ECLI:NL:HR:2017:226

Hoge Raad

Datum uitspraak
14 februari 2017
Publicatiedatum
15 februari 2017
Zaaknummer
14/06168
Instantie
Hoge Raad
Type
Uitspraak
Rechtsgebied
Strafrecht
Procedures
  • Cassatie
Vindplaatsen
  • Rechtspraak.nl
AI samenvatting door LexboostAutomatisch gegenereerd

Medeplichtigheid aan het telen van hennep; beoordeling van opzet en bewijsvoering

In deze zaak gaat het om de medeplichtigheid aan het telen van hennep. De verdachte, geboren in 1966, heeft een beroep in cassatie ingesteld tegen een arrest van het Gerechtshof 's-Hertogenbosch. Het hof had vastgesteld dat in de periode van 19 juli 2011 tot 30 oktober 2011 in een pand aan de [a-straat] in Stein hennepplanten waren geteeld. De verdachte had dit pand gehuurd en zou opzettelijk gelegenheid hebben verschaft voor de teelt van hennep. De Hoge Raad oordeelt dat de bewezenverklaring van opzet op medeplichtigheid niet zonder meer uit de bewijsvoering van het hof kan worden afgeleid. Voor de bewezenverklaring is vereist dat niet alleen wordt bewezen dat het opzet van de verdachte gericht was op het verschaffen van gelegenheid, maar ook dat dit opzet gericht was op het door de dader gepleegde misdrijf. De Hoge Raad vernietigt de bestreden uitspraak van het hof, maar uitsluitend wat betreft de beslissingen ter zake van het onder 1 subsidiair tenlastegelegde. De zaak wordt terugverwezen naar het Gerechtshof 's-Hertogenbosch voor herbehandeling.

Uitspraak

14 februari 2017
Strafkamer
nr. S 14/06168
AJ/DAZ
Hoge Raad der Nederlanden
Arrest
op het beroep in cassatie tegen een arrest van het Gerechtshof 's-Hertogenbosch van 21 november 2014, nummer 20/001805-13, in de strafzaak tegen:
[verdachte], geboren te [geboorteplaats] op [geboortedatum] 1966.

1.Geding in cassatie

Het beroep - dat blijkens de daarvan opgemaakt akte uitsluitend is gericht tegen de beslissingen ter zake van "het onder feit 1 subsidiair bewezenverklaarde" - is ingesteld door de verdachte. Namens deze heeft B.A.M. Hendrix, advocaat te Sittard, bij schriftuur middelen van cassatie voorgesteld. De schriftuur is aan dit arrest gehecht en maakt daarvan deel uit.
De Advocaat-Generaal A.E. Harteveld heeft geconcludeerd tot vernietiging van het bestreden arrest, maar uitsluitend wat betreft de beslissingen ten aanzien van het onder 1 subsidiair tenlastegelegde en de strafoplegging en tot terugwijzing van de zaak naar het Gerechtshof 's-Hertogenbosch teneinde in zoverre op het bestaande hoger beroep opnieuw te worden berecht en afgedaan.

2.Beoordeling van het tweede middel

2.1.
Het middel klaagt onder meer dat het bewezenverklaarde opzettelijk gelegenheid verschaffen en/of opzettelijk behulpzaam zijn bij het telen van hennepplanten niet uit de gebezigde bewijsmiddelen kan worden afgeleid.

**Aangeleverde gegevens:**
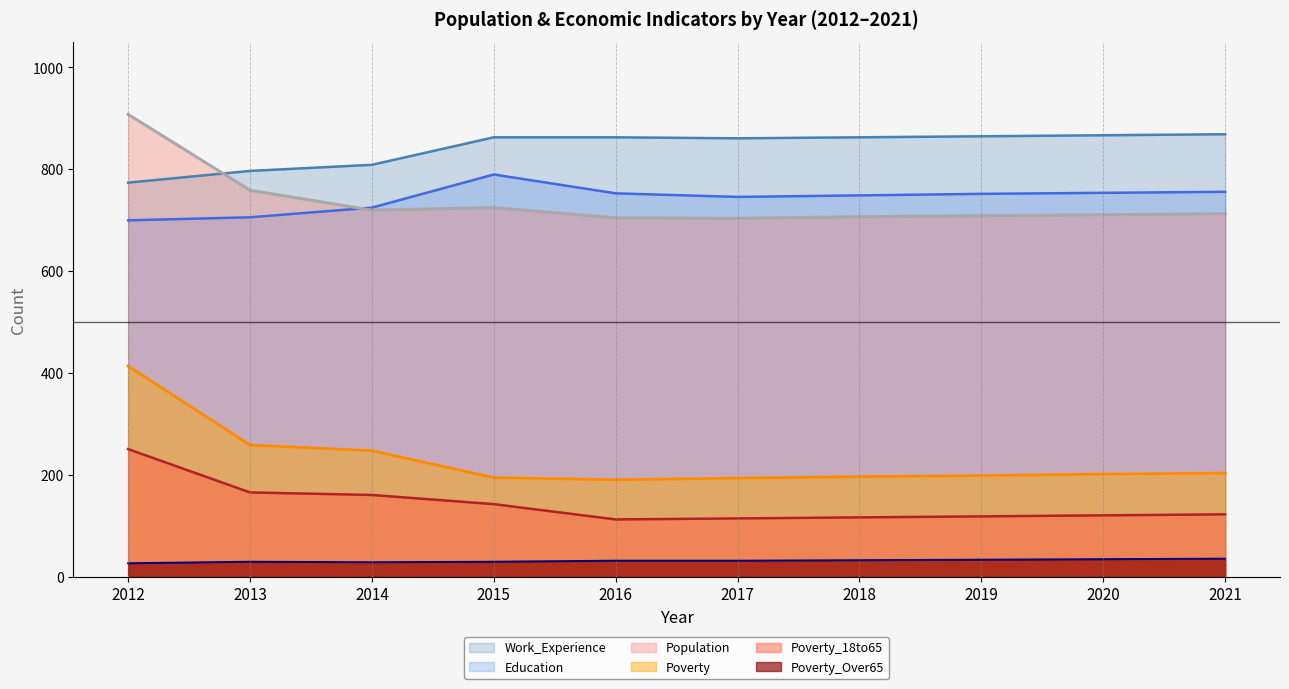

What is the highest value of the Work_Experience series?

869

**Opdrachten:**
1. Geef bij elke bewering aan of ze klopt met de uitspraak van de Hoge Raad: ja of nee, met de doorslaggevende woorden letterlijk uit de tekst. (a) De verdachte is geboren in 1966. (b) De Hoge Raad vernietigt de uitspraak van het hof in haar geheel. (c) Het arrest van het hof dateert van 21 november 2014.
2. Wie is volgens de uitspraak van de Hoge Raad de Advocaat-Generaal in deze zaak?
3. Neem uit de uitspraak van de Hoge Raad het stuk letterlijk over dat opent met de woorden waarin "Het beroep - dat" staat en sluit met "daarvan deel uit.".
De regels heb je niet nodig.

**Jouw antwoorden:**
1.
(a) Ja: "De verdachte, geboren in 1966"
(b) Nee: "De Hoge Raad vernietigt de bestreden uitspraak van het hof, maar uitsluitend wat betreft de beslissingen ter zake van het onder 1 subsidiair tenlastegelegde."
(c) Ja: "een arrest van het Gerechtshof 's-Hertogenbosch van 21 november 2014"

2. De Advocaat-Generaal is A.E. Harteveld.

3.
Het beroep - dat blijkens de daarvan opgemaakt akte uitsluitend is gericht tegen de beslissingen ter zake van "het onder feit 1 subsidiair bewezenverklaarde" - is ingesteld door de verdachte. Namens deze heeft B.A.M. Hendrix, advocaat te Sittard, bij schriftuur middelen van cassatie voorgesteld. De schriftuur is aan dit arrest gehecht en maakt daarvan deel uit.